#### TASK DIRECTIONS:
Rewrite the stretch of data from the line containing "collector number: 2938" through the line containing "family: Acanthaceae", putting "site" wherever "locality" appears and keeping everything else the same. Give only those lines.

[Saved entries]
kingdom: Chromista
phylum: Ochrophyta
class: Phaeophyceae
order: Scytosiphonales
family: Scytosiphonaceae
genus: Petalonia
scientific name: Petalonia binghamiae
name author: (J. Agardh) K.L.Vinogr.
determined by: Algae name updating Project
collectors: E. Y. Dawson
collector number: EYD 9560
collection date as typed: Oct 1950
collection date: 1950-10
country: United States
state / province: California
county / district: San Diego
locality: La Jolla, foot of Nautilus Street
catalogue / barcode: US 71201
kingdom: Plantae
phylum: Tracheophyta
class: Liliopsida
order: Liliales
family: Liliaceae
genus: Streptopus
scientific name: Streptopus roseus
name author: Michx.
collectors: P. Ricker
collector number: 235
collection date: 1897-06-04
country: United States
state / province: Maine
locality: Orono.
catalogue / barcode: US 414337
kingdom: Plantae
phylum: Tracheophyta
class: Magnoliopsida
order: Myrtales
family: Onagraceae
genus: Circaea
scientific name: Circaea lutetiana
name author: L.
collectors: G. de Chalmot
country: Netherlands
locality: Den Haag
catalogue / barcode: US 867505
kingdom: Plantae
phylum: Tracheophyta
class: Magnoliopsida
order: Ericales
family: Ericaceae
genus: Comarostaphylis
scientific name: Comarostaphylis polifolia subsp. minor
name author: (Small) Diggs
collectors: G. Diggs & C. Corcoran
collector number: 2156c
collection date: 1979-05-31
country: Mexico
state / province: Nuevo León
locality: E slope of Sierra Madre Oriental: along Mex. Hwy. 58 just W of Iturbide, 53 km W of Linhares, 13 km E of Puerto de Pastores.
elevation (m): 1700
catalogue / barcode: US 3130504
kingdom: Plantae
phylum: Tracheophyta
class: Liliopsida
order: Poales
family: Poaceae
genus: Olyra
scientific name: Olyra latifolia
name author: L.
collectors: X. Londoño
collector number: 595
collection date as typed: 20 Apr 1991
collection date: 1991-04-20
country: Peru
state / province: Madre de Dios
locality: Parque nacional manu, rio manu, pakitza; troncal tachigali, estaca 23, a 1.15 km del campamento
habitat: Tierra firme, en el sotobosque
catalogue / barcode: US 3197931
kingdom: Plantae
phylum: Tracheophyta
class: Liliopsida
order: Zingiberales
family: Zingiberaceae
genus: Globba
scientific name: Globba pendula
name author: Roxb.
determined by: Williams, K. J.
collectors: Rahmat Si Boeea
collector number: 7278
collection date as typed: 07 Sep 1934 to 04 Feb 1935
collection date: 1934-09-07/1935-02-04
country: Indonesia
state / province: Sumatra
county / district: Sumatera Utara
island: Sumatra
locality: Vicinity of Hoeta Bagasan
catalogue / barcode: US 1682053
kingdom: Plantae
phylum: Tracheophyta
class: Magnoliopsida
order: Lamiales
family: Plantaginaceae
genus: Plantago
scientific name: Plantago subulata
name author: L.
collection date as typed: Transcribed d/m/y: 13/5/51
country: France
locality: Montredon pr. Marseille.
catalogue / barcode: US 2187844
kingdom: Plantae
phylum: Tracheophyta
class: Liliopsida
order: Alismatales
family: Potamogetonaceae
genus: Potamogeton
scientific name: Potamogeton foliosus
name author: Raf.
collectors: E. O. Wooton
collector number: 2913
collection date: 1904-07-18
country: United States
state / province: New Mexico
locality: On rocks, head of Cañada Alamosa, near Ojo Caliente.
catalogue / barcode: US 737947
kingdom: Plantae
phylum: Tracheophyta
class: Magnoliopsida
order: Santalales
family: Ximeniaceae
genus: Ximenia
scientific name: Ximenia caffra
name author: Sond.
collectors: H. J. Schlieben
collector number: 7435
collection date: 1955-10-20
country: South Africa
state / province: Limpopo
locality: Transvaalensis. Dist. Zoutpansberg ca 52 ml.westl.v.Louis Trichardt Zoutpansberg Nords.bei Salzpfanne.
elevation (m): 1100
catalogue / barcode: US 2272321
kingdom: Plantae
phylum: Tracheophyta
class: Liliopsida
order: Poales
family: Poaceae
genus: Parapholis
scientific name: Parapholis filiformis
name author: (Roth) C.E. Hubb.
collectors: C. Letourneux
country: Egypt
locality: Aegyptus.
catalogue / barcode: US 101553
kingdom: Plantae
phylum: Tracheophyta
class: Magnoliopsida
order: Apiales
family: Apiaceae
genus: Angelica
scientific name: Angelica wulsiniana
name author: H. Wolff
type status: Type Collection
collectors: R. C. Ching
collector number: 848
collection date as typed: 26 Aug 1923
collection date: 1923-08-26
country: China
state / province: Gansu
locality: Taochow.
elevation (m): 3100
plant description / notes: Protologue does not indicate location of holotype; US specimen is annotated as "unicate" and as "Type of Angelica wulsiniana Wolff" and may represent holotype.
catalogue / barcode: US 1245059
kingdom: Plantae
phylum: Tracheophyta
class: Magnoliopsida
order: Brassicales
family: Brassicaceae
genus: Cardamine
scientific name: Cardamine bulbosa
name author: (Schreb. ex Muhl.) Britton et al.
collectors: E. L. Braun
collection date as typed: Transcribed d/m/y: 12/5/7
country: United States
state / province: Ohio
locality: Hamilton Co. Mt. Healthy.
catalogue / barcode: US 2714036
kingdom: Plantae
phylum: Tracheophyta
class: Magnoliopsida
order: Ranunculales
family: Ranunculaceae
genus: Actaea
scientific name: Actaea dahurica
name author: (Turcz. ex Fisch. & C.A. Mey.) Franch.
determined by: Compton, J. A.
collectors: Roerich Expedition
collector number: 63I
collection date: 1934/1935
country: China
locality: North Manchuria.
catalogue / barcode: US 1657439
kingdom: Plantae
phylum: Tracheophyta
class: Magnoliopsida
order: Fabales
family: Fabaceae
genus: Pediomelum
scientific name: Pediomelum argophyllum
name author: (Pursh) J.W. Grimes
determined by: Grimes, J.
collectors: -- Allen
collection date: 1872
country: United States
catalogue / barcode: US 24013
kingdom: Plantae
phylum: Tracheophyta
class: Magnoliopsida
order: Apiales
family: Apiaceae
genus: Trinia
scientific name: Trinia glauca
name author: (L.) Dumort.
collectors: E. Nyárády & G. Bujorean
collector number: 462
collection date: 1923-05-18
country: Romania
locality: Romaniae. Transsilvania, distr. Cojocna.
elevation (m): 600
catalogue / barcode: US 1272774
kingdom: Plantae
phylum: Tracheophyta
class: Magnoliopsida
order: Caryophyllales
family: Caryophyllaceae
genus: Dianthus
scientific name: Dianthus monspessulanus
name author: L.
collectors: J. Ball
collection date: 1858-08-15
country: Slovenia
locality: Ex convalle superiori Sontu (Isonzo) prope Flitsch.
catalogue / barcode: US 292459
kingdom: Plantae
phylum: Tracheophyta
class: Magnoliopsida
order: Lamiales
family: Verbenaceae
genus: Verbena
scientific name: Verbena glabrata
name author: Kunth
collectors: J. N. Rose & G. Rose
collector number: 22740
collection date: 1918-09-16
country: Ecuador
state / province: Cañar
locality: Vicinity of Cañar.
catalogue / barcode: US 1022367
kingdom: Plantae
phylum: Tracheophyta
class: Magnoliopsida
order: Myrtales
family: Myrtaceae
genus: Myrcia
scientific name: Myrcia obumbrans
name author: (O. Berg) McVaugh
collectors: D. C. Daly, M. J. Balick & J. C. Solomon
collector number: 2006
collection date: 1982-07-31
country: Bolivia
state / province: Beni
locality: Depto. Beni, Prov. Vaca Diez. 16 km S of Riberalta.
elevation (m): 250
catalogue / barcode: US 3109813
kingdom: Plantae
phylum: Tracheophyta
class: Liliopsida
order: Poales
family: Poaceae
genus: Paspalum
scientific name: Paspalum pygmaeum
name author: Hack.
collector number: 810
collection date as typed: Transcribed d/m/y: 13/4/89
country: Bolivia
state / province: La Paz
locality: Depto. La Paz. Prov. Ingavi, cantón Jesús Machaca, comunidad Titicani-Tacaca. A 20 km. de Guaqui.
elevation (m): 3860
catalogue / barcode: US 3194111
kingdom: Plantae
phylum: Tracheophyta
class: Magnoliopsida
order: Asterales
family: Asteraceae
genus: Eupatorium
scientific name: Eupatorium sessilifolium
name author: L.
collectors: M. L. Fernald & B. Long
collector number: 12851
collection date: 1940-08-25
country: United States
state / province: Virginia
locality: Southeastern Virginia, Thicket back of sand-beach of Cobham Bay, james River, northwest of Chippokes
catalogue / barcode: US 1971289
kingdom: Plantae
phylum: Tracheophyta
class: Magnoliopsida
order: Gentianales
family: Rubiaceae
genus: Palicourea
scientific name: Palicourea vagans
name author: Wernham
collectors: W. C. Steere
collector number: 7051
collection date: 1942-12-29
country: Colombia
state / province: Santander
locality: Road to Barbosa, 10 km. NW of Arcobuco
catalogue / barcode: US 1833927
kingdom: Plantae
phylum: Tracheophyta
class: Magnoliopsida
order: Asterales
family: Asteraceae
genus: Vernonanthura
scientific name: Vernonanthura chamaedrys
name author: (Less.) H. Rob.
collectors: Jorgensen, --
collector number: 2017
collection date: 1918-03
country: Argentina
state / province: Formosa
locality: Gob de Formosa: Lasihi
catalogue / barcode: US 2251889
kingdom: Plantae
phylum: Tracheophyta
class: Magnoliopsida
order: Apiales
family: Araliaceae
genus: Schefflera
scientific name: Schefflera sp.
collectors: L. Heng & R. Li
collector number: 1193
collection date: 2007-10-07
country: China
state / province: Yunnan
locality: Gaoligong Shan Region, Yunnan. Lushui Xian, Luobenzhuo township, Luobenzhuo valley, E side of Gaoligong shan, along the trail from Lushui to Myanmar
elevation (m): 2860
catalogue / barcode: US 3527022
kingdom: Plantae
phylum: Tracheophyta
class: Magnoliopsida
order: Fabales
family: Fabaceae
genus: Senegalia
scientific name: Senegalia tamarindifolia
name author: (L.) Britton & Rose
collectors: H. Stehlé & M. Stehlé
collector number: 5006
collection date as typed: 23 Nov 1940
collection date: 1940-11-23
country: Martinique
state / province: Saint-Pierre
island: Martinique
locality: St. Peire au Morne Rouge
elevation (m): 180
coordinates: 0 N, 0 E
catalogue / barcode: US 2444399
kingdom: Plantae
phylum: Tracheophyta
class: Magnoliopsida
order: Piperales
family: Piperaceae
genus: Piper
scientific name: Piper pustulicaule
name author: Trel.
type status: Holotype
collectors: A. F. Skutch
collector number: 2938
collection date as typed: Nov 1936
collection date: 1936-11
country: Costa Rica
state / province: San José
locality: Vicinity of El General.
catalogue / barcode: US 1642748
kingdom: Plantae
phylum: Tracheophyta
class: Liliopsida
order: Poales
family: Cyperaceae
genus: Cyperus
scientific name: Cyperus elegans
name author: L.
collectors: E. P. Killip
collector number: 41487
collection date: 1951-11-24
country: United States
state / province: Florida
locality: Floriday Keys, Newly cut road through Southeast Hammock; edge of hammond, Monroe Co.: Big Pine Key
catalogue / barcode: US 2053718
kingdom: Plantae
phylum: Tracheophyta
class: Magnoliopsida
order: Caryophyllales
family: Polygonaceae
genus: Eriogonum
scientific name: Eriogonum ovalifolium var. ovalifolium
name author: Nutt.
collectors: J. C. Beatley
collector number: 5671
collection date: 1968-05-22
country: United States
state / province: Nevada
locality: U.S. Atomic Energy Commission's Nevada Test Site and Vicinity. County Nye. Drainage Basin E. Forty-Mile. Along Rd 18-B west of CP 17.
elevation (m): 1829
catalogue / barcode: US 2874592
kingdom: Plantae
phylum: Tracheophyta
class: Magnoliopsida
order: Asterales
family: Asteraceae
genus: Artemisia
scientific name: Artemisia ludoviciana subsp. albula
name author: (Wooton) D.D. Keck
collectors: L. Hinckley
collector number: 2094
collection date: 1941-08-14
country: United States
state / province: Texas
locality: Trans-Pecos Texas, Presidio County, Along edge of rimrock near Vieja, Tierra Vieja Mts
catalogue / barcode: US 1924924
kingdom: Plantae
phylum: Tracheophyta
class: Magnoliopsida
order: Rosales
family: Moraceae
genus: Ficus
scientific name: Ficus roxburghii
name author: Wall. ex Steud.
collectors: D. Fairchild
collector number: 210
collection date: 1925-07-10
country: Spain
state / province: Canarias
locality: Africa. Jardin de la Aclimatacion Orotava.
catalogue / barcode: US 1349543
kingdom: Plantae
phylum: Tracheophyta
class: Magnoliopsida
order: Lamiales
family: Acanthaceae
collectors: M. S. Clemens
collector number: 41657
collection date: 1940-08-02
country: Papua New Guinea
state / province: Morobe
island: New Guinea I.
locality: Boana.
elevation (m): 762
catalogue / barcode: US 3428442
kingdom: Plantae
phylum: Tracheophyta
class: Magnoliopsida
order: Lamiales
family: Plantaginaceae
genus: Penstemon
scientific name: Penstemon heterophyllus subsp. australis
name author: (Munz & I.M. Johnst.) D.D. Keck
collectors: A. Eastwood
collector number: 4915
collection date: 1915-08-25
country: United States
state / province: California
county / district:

#### CORRECT ANSWER:
collector number: 2938
collection date as typed: Nov 1936
collection date: 1936-11
country: Costa Rica
state / province: San José
site: Vicinity of El General.
catalogue / barcode: US 1642748
kingdom: Plantae
phylum: Tracheophyta
class: Liliopsida
order: Poales
family: Cyperaceae
genus: Cyperus
scientific name: Cyperus elegans
name author: L.
collectors: E. P. Killip
collector number: 41487
collection date: 1951-11-24
country: United States
state / province: Florida
site: Floriday Keys, Newly cut road through Southeast Hammock; edge of hammond, Monroe Co.: Big Pine Key
catalogue / barcode: US 2053718
kingdom: Plantae
phylum: Tracheophyta
class: Magnoliopsida
order: Caryophyllales
family: Polygonaceae
genus: Eriogonum
scientific name: Eriogonum ovalifolium var. ovalifolium
name author: Nutt.
collectors: J. C. Beatley
collector number: 5671
collection date: 1968-05-22
country: United States
state / province: Nevada
site: U.S. Atomic Energy Commission's Nevada Test Site and Vicinity. County Nye. Drainage Basin E. Forty-Mile. Along Rd 18-B west of CP 17.
elevation (m): 1829
catalogue / barcode: US 2874592
kingdom: Plantae
phylum: Tracheophyta
class: Magnoliopsida
order: Asterales
family: Asteraceae
genus: Artemisia
scientific name: Artemisia ludoviciana subsp. albula
name author: (Wooton) D.D. Keck
collectors: L. Hinckley
collector number: 2094
collection date: 1941-08-14
country: United States
state / province: Texas
site: Trans-Pecos Texas, Presidio County, Along edge of rimrock near Vieja, Tierra Vieja Mts
catalogue / barcode: US 1924924
kingdom: Plantae
phylum: Tracheophyta
class: Magnoliopsida
order: Rosales
family: Moraceae
genus: Ficus
scientific name: Ficus roxburghii
name author: Wall. ex Steud.
collectors: D. Fairchild
collector number: 210
collection date: 1925-07-10
country: Spain
state / province: Canarias
site: Africa. Jardin de la Aclimatacion Orotava.
catalogue / barcode: US 1349543
kingdom: Plantae
phylum: Tracheophyta
class: Magnoliopsida
order: Lamiales
family: Acanthaceae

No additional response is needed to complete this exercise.